Reports of the use of stem cells in the treatment of alopecia are rare. Researchers have utilized bone marrow/cord blood-derived stem cells or ADSVC-CM. However, to our knowledge, there is no study that investigated the effect of ADSVCs for the treatment of alopecia. Our results on the characterization of the isolated and transplanted cells agreed with the previously described immunophenotype [17, 21, 22]. Li et al. [23] recently showed that patients with severe alopecia areata showed improved hair regrowth and quality of life after receiving stem cell educator therapy. They demonstrated the safety and efficacy of a new method where the mononuclear cells are separated from the whole blood and were allowed to briefly interact with adherent human cord blood-derived multipotent stem cells, and the “educated” autologous cells were returned to the patient’s circulation. Fukuoka et al. [24] showed that treatment with ADSVC-CM effectively activated hair regeneration; ADSVC-CM is rich in growth factors such as vascular endothelial growth factor, hepatocyte growth factor, platelet-derived growth factor, and insulin-like growth factor 1. Another study with a female pattern hair loss treated with ADSVC-CM showed that the treatment increased the hair density and thickness [25]. Recently, it was reported that autologous bone marrow-derived mononuclear cells seem to be a safe, tolerable, and effective treatment for the management of both resistant alopecia areata and androgenetic alopecia [26].

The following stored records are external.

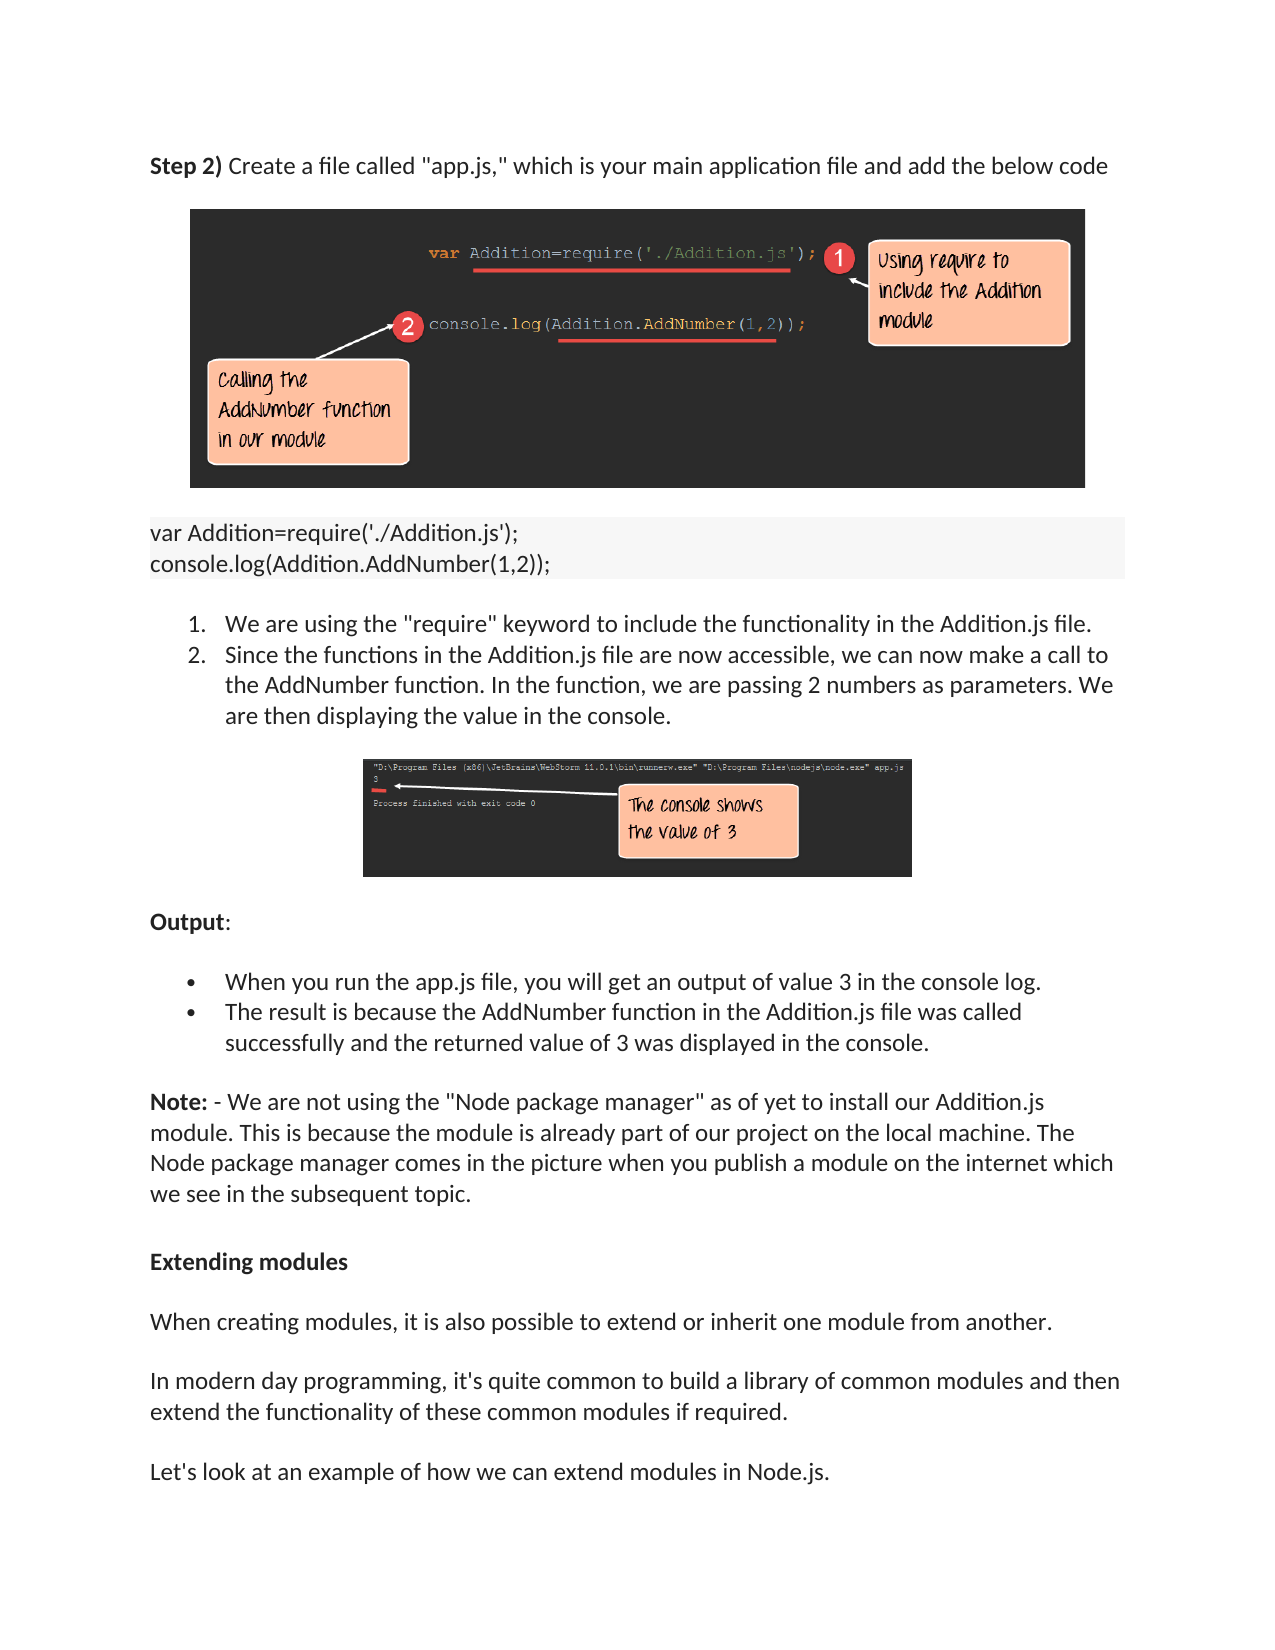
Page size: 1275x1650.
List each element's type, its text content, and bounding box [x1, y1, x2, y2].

text console.log(Addition.AddNumber(1,2)); [150, 548, 1125, 579]
text In modern day programming, it's quite common to build a library of common modules and then extend the functionality of these common modules if required. [150, 1365, 1125, 1426]
list The result is because the AddNumber function in the Addition.js file was called successfully and the returned value of 3 was displayed in the console. [187, 996, 1125, 1057]
text Extending modules [150, 1238, 1125, 1277]
text Step 2) Create a file called "app.js," which is your main application file and add the below code [150, 150, 1125, 181]
text Note: - We are not using the "Node package manager" as of yet to install our Addition.js module. This is because the module is already part of our project on the local machine. The Node package manager comes in the picture when you publish a module on the internet which we see in the subsequent topic. [150, 1087, 1125, 1209]
text Output: [150, 906, 1125, 937]
list When you run the app.js file, you will get an output of value 3 in the console log. [187, 966, 1125, 996]
text When creating modules, it is also possible to extend or inherit one module from another. [150, 1306, 1125, 1336]
picture [190, 209, 1086, 488]
picture [363, 759, 912, 877]
list Since the functions in the Addition.js file are now accessible, we can now make a call to the AddNumber function. In the function, we are passing 2 numbers as parameters. We are then displaying the value in the console. [187, 639, 1125, 730]
text Let's look at an example of how we can extend modules in Node.js. [150, 1456, 1125, 1486]
list We are using the "require" keyword to include the functionality in the Addition.js file. [187, 608, 1125, 639]
text var Addition=require('./Addition.js'); [150, 517, 1125, 548]
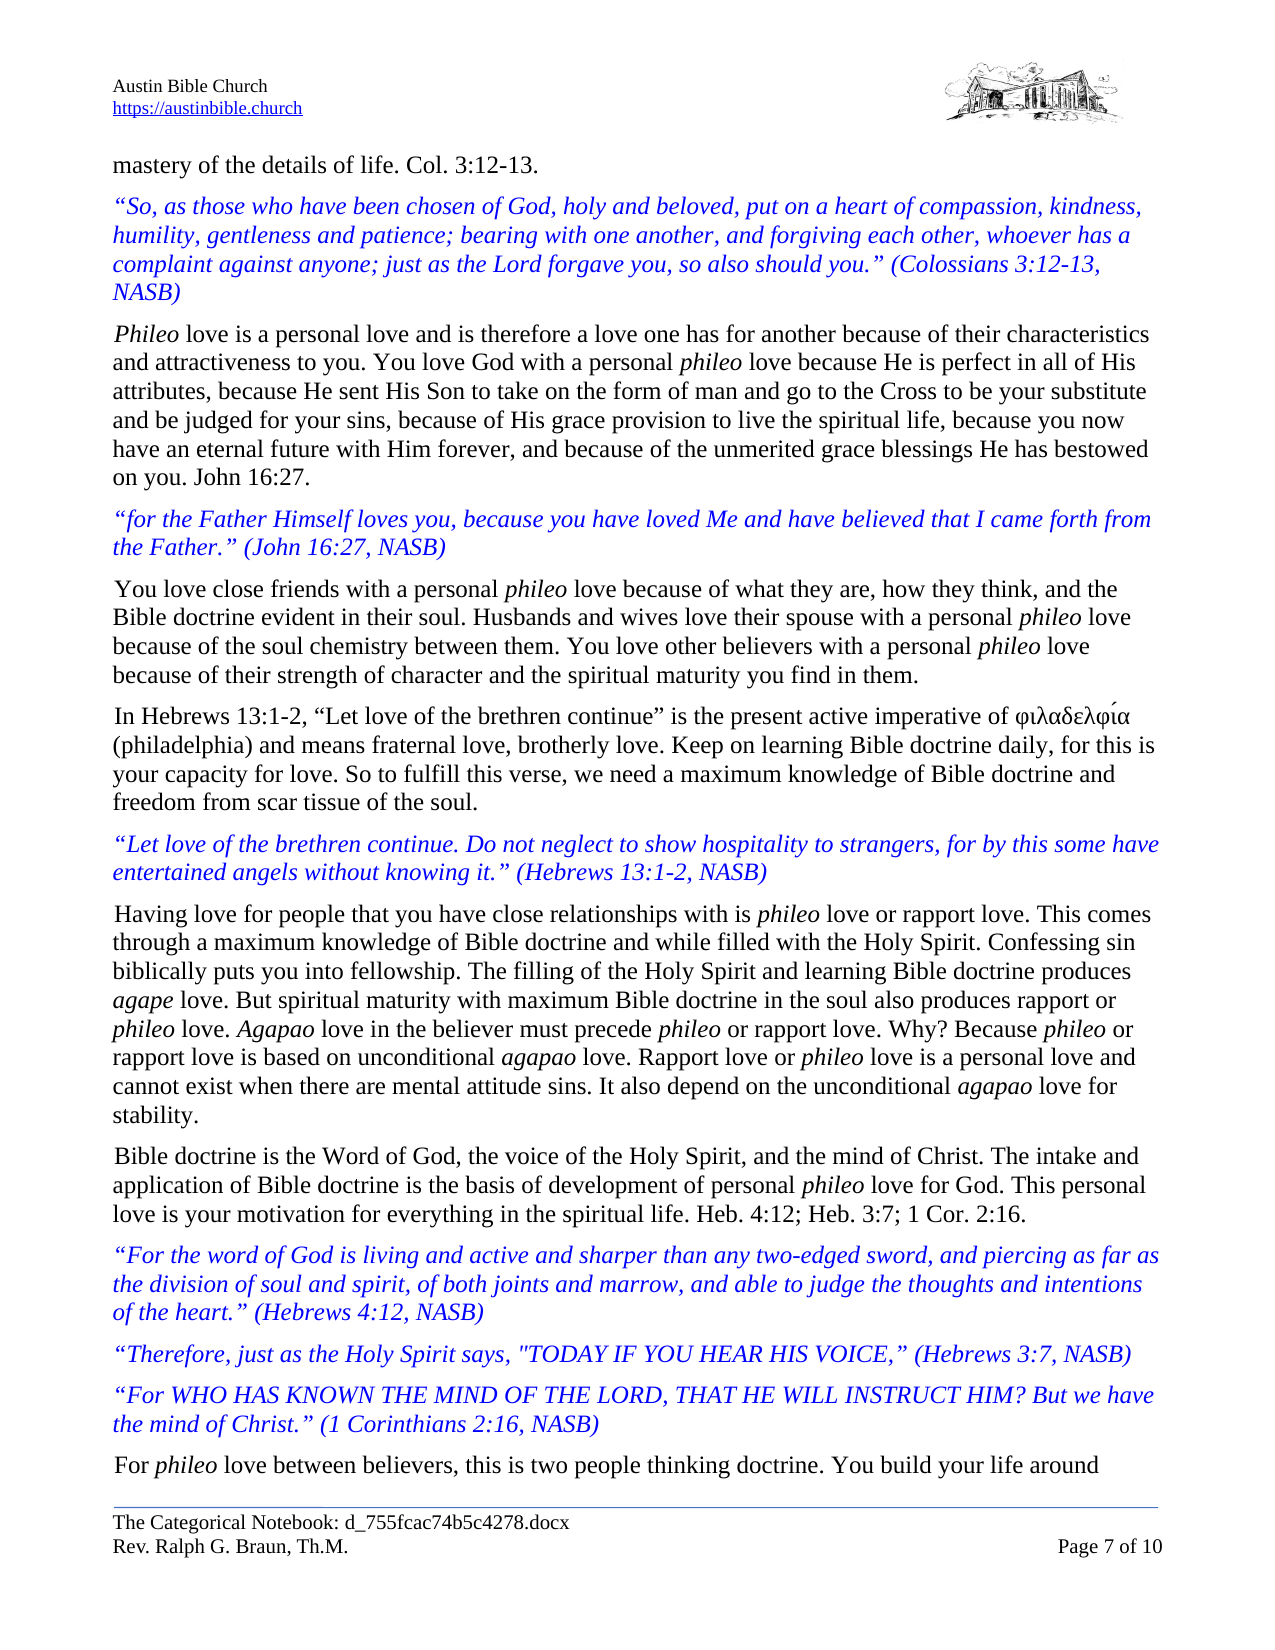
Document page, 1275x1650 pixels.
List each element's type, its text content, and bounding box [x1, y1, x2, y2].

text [112, 1450, 1162, 1479]
text “Let love of the brethren continue. Do not neglect to show hospitality to strangers, for by this some have entertained angels without knowing it.” (Hebrews 13:1-2, NASB) [112, 829, 1162, 886]
text “For the word of God is living and active and sharper than any two-edged sword, and piercing as far as the division of soul and spirit, of both joints and marrow, and able to judge the thoughts and intentions of the heart.” (Hebrews 4:12, NASB) [112, 1240, 1162, 1326]
text Bible doctrine is the Word of God, the voice of the Holy Spirit, and the mind of Christ. The intake and application of Bible doctrine is the basis of development of personal phileo love for God. This personal love is your motivation for everything in the spiritual life. Heb. 4:12; Heb. 3:7; 1 Cor. 2:16. [112, 1141, 1162, 1227]
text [112, 150, 1162, 179]
text “for the Father Himself loves you, because you have loved Me and have believed that I came forth from the Father.” (John 16:27, NASB) [112, 504, 1162, 561]
text Having love for people that you have close relationships with is phileo love or rapport love. This comes through a maximum knowledge of Bible doctrine and while filled with the Holy Spirit. Confessing sin biblically puts you into fellowship. The filling of the Holy Spirit and learning Bible doctrine produces agape love. But spiritual maturity with maximum Bible doctrine in the soul also produces rapport or phileo love. Agapao love in the believer must precede phileo or rapport love. Why? Because phileo or rapport love is based on unconditional agapao love. Rapport love or phileo love is a personal love and cannot exist when there are mental attitude sins. It also depend on the unconditional agapao love for stability. [112, 899, 1162, 1129]
text Phileo love is a personal love and is therefore a love one has for another because of their characteristics and attractiveness to you. You love God with a personal phileo love because He is perfect in all of His attributes, because He sent His Son to take on the form of man and go to the Cross to be your substitute and be judged for your sins, because of His grace provision to live the spiritual life, because you now have an eternal future with Him forever, and because of the unmerited grace blessings He has bestowed on you. John 16:27. [112, 319, 1162, 491]
text “For WHO HAS KNOWN THE MIND OF THE LORD, THAT HE WILL INSTRUCT HIM? But we have the mind of Christ.” (1 Corinthians 2:16, NASB) [112, 1380, 1162, 1437]
text In Hebrews 13:1-2, “Let love of the brethren continue” is the present active imperative of φιλαδελφία (philadelphia) and means fraternal love, brotherly love. Keep on learning Bible doctrine daily, for this is your capacity for love. So to fulfill this verse, we need a maximum knowledge of Bible doctrine and freedom from scar tissue of the soul. [112, 701, 1162, 816]
text “So, as those who have been chosen of God, holy and beloved, put on a heart of compassion, kindness, humility, gentleness and patience; bearing with one another, and forgiving each other, whoever has a complaint against anyone; just as the Lord forgave you, so also should you.” (Colossians 3:12-13, NASB) [112, 191, 1162, 306]
text You love close friends with a personal phileo love because of what they are, how they think, and the Bible doctrine evident in their soul. Husbands and wives love their spouse with a personal phileo love because of the soul chemistry between them. You love other believers with a personal phileo love because of their strength of character and the spiritual maturity you find in them. [112, 574, 1162, 689]
picture [944, 58, 1124, 125]
text “Therefore, just as the Holy Spirit says, "TODAY IF YOU HEAR HIS VOICE,” (Hebrews 3:7, NASB) [112, 1339, 1162, 1367]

The injected ADSVCs in this study might release growth factors, thus promoting vascularization, encouraging new capillaries to form, increasing the production of hair, and improving the supply of blood to the scalp. This provides an ideal environment for the hair follicles to grow new, denser, and healthy hair. This research is the beginning of many series of studies that will be conducted in the future to improve the results and decrease the cost of the procedure to make it more efficient and affordable to patients. It is important to note that most cases of alopecia areata (approximately 80%) resolve spontaneously especially first cases of alopecia areata. It will be interesting to study the efficacy of ADSVCs transplantation for grade III and advanced cases of alopecia areata.


In conclusion, treatment using ADSVCs appears highly effective for alopecia areata and may represent a new avenue of therapy for hair regeneration. ADSVC injection promotes good stability of the hair by increasing the hair density, the hair diameter, and decreasing the pull test to almost zero. Furthermore, patients must be very well selected depending on their lifestyle, the cause of hair fall and baldness grade to obtain a good result with this procedure.